Augsburger Liberale fordern Nachverdichtungsoffensive

Bezahlbarer Wohnraum steht auch in Bayerns drittgrößter Stadt Augsburg im aufziehenden Kommunalwahlkampf im Mittelpunkt. Während sich SPD und CSU vor Weihnachten per Pressemitteilungen gegenseitig Versagen in der Wohnungspolitik vorwarfen, fordern die Freien Demokraten eine kommunale Nachverdichtungsoffensive.

Die Augsburger FDP will ältere Bebauungspläne überarbeiten und einen eigenen Nachverdichtungsplan schaffen, damit Haus- und Grundstückseigentümer zusätzlichen Wohnraum im Bestand bauen und Baulücken schließen können. Durch Nachverdichtung könnten so in Augsburg in den kommenden drei Jahren 1.200 bis 1.700 Wohnungen entstehen, rechnet die FDP vor.

"Man kann gar nicht oft genug darauf hinweisen, dass Augsburg in den letzten 15 Jahren um 40.000 Einwohner gewachsen ist und bis 2035 noch einmal um 40.000 Menschen wachsen soll.
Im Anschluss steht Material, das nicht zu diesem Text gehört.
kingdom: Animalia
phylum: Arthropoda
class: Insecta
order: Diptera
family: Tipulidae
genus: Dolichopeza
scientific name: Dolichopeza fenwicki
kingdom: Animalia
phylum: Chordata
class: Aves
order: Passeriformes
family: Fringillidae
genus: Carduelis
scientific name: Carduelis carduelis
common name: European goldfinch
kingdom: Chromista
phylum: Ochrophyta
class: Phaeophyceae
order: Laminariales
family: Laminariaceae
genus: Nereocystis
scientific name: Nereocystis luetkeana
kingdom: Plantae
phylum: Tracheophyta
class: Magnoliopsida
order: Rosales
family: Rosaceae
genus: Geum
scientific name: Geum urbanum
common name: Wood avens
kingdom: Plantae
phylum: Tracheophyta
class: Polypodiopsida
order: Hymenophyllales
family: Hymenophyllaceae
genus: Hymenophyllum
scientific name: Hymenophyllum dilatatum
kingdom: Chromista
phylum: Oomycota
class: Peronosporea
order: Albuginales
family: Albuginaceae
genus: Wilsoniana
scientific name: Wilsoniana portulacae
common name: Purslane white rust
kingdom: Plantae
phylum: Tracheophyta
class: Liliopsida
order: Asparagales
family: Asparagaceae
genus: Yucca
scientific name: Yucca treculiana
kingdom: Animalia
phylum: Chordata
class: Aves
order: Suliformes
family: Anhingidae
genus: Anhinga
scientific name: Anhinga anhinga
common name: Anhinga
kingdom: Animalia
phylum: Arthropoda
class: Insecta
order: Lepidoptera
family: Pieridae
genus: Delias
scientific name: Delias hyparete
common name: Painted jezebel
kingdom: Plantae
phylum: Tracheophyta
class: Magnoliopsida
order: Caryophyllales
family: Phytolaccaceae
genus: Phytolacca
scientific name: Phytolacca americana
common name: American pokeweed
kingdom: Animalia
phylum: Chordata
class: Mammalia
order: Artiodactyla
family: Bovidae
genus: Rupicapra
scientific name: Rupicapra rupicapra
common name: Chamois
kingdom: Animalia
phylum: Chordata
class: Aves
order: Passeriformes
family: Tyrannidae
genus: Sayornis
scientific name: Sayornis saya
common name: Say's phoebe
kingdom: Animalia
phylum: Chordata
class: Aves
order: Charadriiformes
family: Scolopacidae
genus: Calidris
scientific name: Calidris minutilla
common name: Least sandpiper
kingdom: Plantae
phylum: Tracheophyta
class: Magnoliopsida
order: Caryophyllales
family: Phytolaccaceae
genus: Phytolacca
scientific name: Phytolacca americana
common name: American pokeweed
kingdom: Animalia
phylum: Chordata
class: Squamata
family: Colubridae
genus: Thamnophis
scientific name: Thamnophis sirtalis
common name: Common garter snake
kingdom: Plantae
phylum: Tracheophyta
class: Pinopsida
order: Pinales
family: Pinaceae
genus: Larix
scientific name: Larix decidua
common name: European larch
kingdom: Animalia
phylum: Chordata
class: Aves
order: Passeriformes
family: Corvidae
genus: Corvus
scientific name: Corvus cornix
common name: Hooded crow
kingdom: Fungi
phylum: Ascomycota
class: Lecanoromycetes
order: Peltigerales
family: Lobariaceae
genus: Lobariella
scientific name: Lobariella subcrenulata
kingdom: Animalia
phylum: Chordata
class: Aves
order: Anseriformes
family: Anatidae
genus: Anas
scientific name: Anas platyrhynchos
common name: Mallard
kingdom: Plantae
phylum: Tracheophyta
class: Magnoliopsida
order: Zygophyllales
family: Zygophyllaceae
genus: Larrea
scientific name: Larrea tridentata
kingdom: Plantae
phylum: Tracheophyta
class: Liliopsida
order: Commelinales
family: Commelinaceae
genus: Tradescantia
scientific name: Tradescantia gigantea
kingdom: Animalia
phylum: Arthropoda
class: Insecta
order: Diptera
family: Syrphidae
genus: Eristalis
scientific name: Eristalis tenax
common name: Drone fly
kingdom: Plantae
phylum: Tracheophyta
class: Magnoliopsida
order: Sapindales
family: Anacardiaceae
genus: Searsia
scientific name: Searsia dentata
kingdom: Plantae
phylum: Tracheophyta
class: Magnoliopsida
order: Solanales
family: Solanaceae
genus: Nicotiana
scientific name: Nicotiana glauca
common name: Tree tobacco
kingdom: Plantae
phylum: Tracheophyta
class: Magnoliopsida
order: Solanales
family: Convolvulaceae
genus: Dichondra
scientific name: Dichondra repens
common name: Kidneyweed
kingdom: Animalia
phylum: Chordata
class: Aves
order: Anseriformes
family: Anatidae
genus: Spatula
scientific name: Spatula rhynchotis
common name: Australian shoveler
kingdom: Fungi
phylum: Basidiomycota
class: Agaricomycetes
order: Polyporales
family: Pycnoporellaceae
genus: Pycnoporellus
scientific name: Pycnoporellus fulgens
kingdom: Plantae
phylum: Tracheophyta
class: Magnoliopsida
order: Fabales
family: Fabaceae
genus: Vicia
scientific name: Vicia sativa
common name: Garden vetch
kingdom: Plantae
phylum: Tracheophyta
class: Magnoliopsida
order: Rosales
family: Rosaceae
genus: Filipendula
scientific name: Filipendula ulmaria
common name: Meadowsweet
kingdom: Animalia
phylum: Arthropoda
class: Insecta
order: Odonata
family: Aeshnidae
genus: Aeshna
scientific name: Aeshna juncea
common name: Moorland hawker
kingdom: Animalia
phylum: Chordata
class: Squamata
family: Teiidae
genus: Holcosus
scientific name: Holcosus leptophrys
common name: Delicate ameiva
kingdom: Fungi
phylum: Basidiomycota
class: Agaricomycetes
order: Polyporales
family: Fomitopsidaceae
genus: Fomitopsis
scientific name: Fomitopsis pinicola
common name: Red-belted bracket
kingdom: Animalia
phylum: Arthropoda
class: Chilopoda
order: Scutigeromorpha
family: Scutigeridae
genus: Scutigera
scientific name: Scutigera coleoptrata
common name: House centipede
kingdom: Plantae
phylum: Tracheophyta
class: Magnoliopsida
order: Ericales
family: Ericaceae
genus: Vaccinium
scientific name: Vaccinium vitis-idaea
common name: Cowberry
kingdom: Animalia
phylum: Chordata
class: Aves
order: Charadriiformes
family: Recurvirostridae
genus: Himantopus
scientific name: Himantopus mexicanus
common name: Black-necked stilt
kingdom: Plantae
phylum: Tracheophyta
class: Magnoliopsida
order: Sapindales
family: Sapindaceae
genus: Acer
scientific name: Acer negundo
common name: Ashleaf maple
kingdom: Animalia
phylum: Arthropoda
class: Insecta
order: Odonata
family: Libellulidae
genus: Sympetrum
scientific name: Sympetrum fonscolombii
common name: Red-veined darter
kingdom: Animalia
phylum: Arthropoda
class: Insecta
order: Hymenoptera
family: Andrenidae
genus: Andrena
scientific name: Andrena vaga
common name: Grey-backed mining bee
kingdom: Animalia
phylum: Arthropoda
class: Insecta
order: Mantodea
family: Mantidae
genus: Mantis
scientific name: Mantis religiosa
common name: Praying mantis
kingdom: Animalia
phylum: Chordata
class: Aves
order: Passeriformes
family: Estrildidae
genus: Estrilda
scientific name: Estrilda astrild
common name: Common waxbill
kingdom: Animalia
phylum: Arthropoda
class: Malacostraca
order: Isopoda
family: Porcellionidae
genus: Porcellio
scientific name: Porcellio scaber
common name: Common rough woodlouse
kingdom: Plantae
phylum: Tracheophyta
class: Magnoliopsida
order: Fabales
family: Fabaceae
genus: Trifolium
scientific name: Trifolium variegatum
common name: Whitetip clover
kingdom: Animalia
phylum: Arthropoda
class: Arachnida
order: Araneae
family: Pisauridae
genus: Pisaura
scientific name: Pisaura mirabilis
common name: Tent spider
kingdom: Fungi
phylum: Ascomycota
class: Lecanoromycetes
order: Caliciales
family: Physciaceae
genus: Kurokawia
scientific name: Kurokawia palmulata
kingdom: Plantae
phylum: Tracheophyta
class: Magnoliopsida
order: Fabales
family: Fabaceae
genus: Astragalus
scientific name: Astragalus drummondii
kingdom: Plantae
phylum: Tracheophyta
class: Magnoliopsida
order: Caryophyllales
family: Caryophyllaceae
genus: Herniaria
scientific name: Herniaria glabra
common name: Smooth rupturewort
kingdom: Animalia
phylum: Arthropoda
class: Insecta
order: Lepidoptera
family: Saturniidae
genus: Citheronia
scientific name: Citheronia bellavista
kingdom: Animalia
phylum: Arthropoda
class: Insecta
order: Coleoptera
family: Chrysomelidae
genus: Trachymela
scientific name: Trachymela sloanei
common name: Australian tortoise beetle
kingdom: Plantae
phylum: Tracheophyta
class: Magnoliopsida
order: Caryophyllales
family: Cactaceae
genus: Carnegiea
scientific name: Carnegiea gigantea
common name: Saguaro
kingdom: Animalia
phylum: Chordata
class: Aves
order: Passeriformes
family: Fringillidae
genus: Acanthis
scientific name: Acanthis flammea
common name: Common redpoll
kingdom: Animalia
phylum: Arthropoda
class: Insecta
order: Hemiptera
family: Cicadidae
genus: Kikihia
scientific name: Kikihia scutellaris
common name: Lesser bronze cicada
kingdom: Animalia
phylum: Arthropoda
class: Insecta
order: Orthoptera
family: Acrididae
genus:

Damit diese Menschen irgendwo wohnen können, müssen wir bauen, bauen, bauen", erklärt Lars Vollmar, FDP-Kandidat für den Posten des Oberbürgermeisters bei den Kommunalwahlen.

Veraltete B-Pläne nachbessern

Nach Berechnungen des Instituts der Deutschen Wirtschaft gibt es in Augsburg einen Bedarf von fast 1.800 Wohnungen pro Jahr. Fertiggestellt würden jährlich aber nur knapp 1.240. Augsburg sei damit auch für Menschen mit mittlerem Einkommen kaum noch bezahlbar, so Vollmar.

"Die Hauseigentümer haben ein starkes Interesse, in ihren Häusern mehr Wohnraum zu schaffen, den sie vermieten können. Nur: sie dürfen es häufig schlichtweg nicht", findet Vollmer.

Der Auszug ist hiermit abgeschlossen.